Health Reimbursement Arrangements (HRAs) are defined contribution plans that employers own and control for the benefit of their employees. HRAs are 100% employer funded and represent an employer’s commitment to pay for certain healthcare expenses for their employees.
Employers choose HRAs because it gives them broad latitude to set the rules for contributions and reimbursements. They can decide what to reimburse, when to reimburse, how much to reimburse and in what order, who to cover, whether funds will rollover, and which health plan to pair with the HRA. With HRAs, one of the primary decisions is who pays first – the employer or the employee participant. Employers can also change the rules every year, if they want.
With few exceptions, almost all employees can participate in an HRA. Exceptions include partners in a business, members of LLCs, and shareholders who own more than 2% in S-corporations. Employers can cover employees only or employees and their dependents, as well as domestic partners as long as they meet the IRS Section 152 definitions. Employers can also choose to provide HRAs to retirees and former employees.
HRAs cannot discriminate in favor of highly compensated employees. Employers must pass two tests related to eligibility and benefits. Annual nondiscrimination testing is required with an HRA to insure that the employer meets participant eligibility requirements.
Highly compensated employees are defined as:
- One of the 5 highest paid officers
- Own more than 10% of the company
- One of the highest paid 25% of all employees
Yes. Sterling will provide nondiscrimination testing annually to make sure the employer is in compliance. If the employer requests, Sterling will also provide mid-year nondiscrimination testing.
IRS Code Section 152 has a two-prong definition of a dependent – qualifying child and qualifying relative. A qualifying child is any son, daughter, brother, sister, niece, nephew, or grandchild who:
- Will not be age 19 during the year (or 24, if a full-time student). The exception is in the case of a disabled child who is considered as satisfying the age requirement despite their actual age.
- Has the same principal address as the taxpayer for more than half of the year
- Does not provide over half of his/her own support
A qualifying relative is any individual who:
- Is not a qualifying child of any other person
- Has income less than the exemption amount (see your tax advisor for details)

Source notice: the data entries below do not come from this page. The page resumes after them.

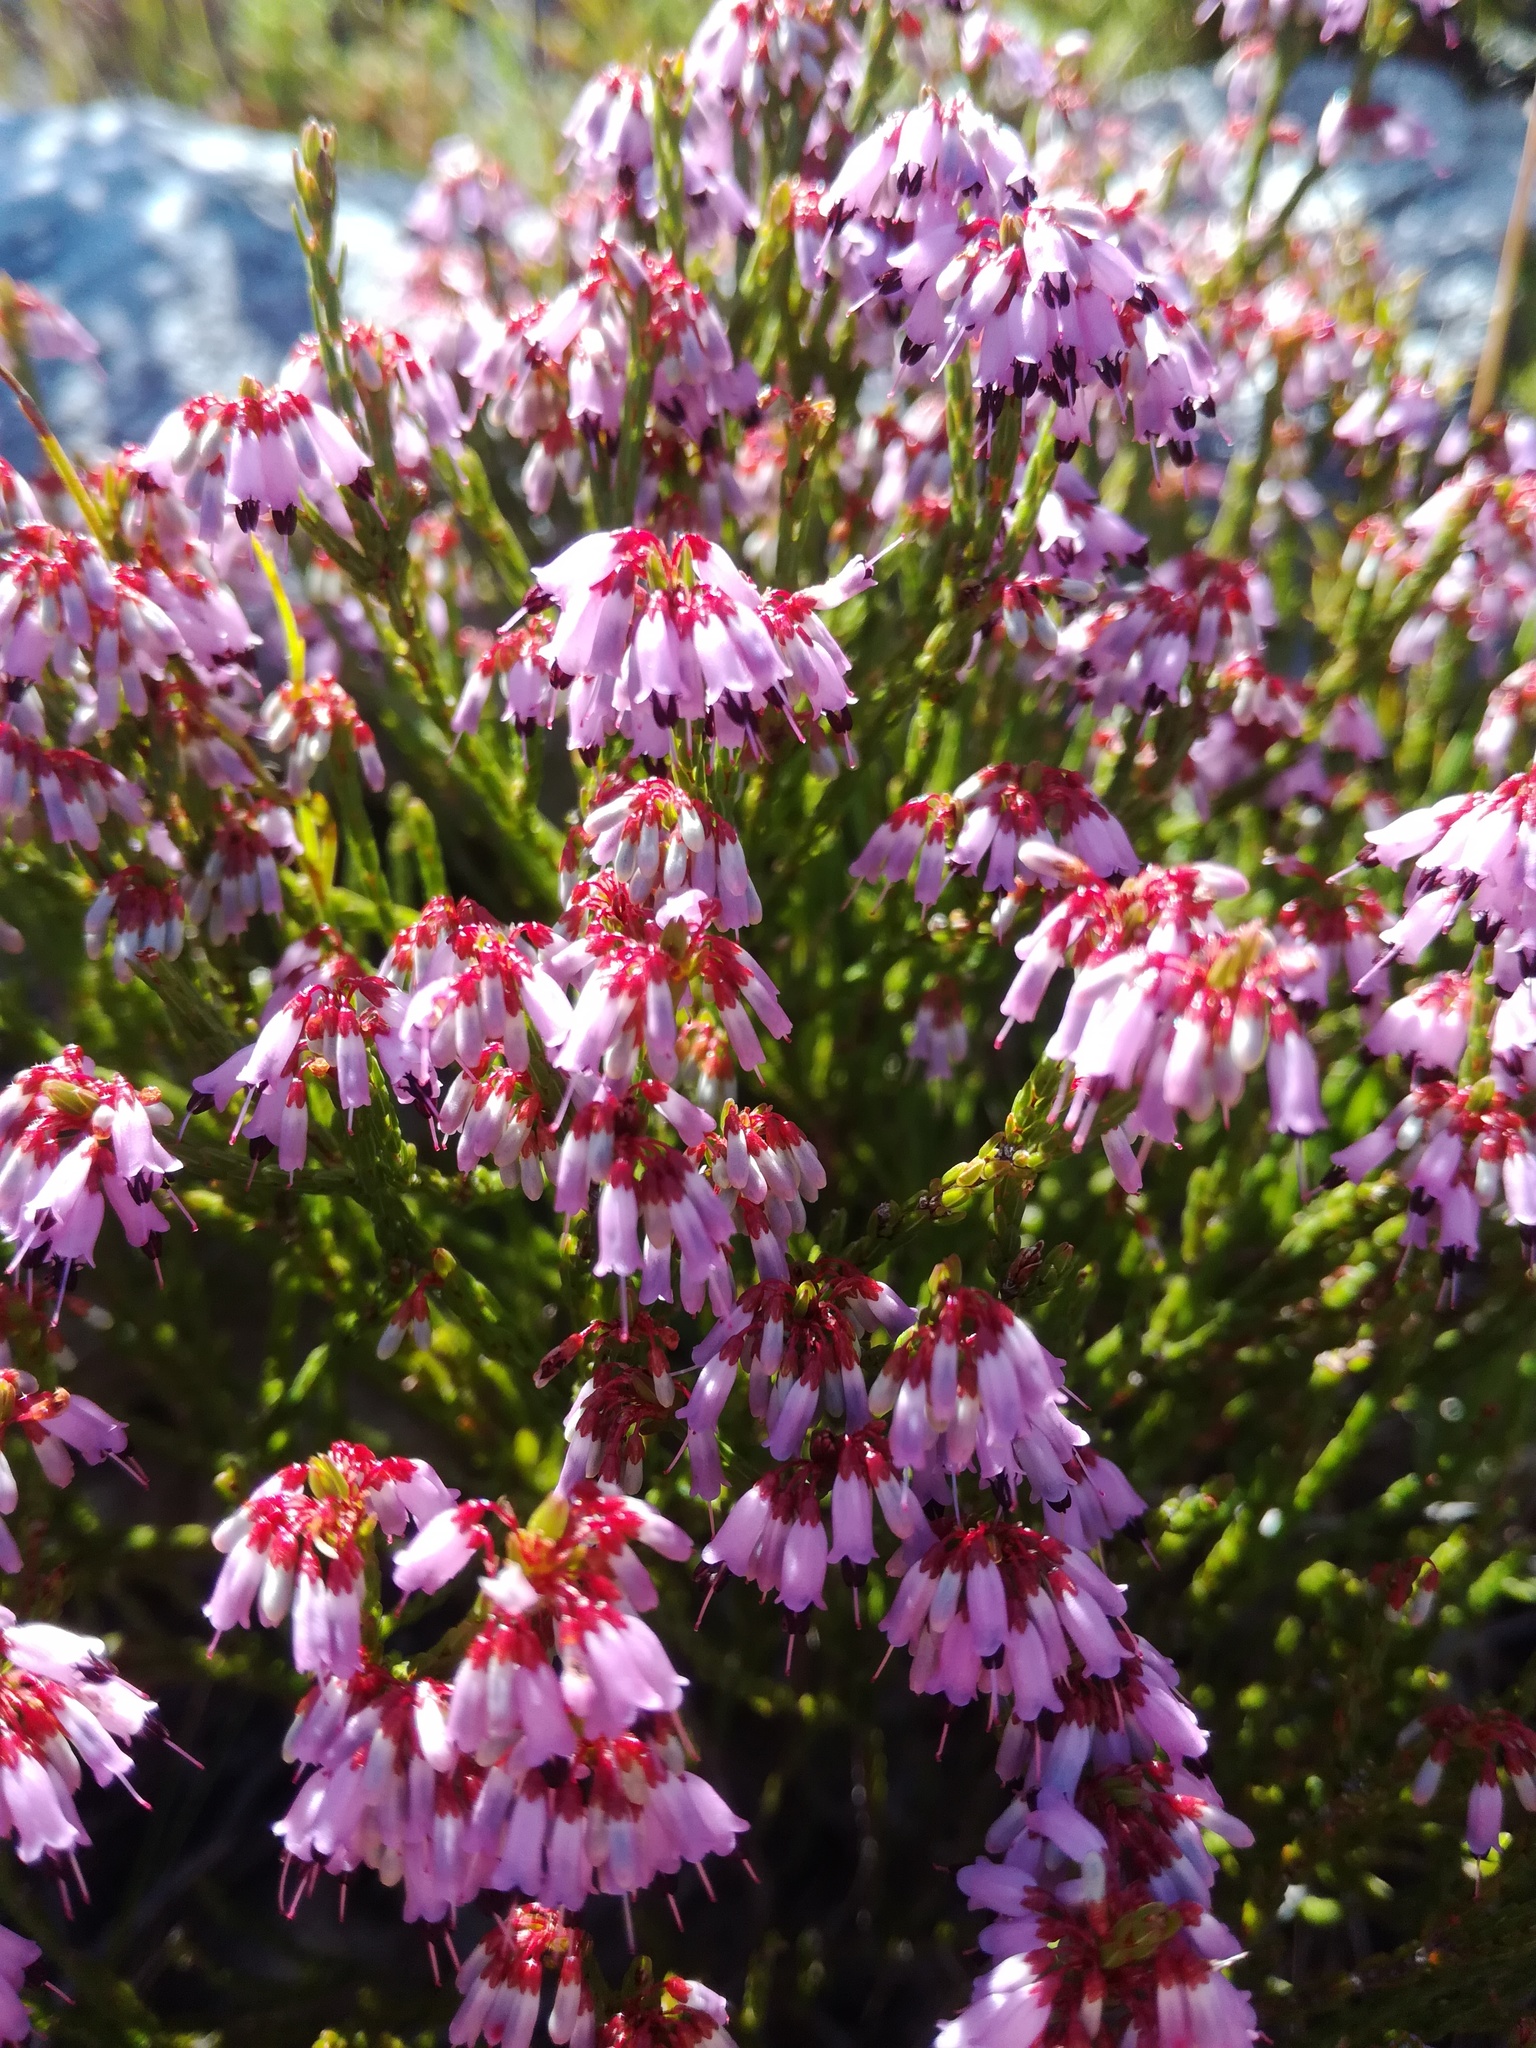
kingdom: Plantae
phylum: Tracheophyta
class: Magnoliopsida
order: Ericales
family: Ericaceae
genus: Erica
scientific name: Erica equisetifolia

- Receives over half of his or her support from the taxpayer
- If a non-relative, resides with the taxpayer the entire year
The CARES Act states that consumers can purchase OTC drugs and medicines with funds from their health savings account (HSA), flexible spending accounts (FSA) or health reimbursement arrangement (HRA). Consumers may also receive reimbursement for OTC purchases through those accounts. In addition, menstrual products are now considered a qualified medical expense, meaning consumers can pay for or be reimbursed for these products through an HSA, FSA or HRA. This provision is effective for purchases made after December 31, 2019, and for reimbursements of expenses incurred after December 31, 2019. It does not have an expiration date. Please note, HRA provisions vary from employer to employer, so please check with your HR department and/or plan documents.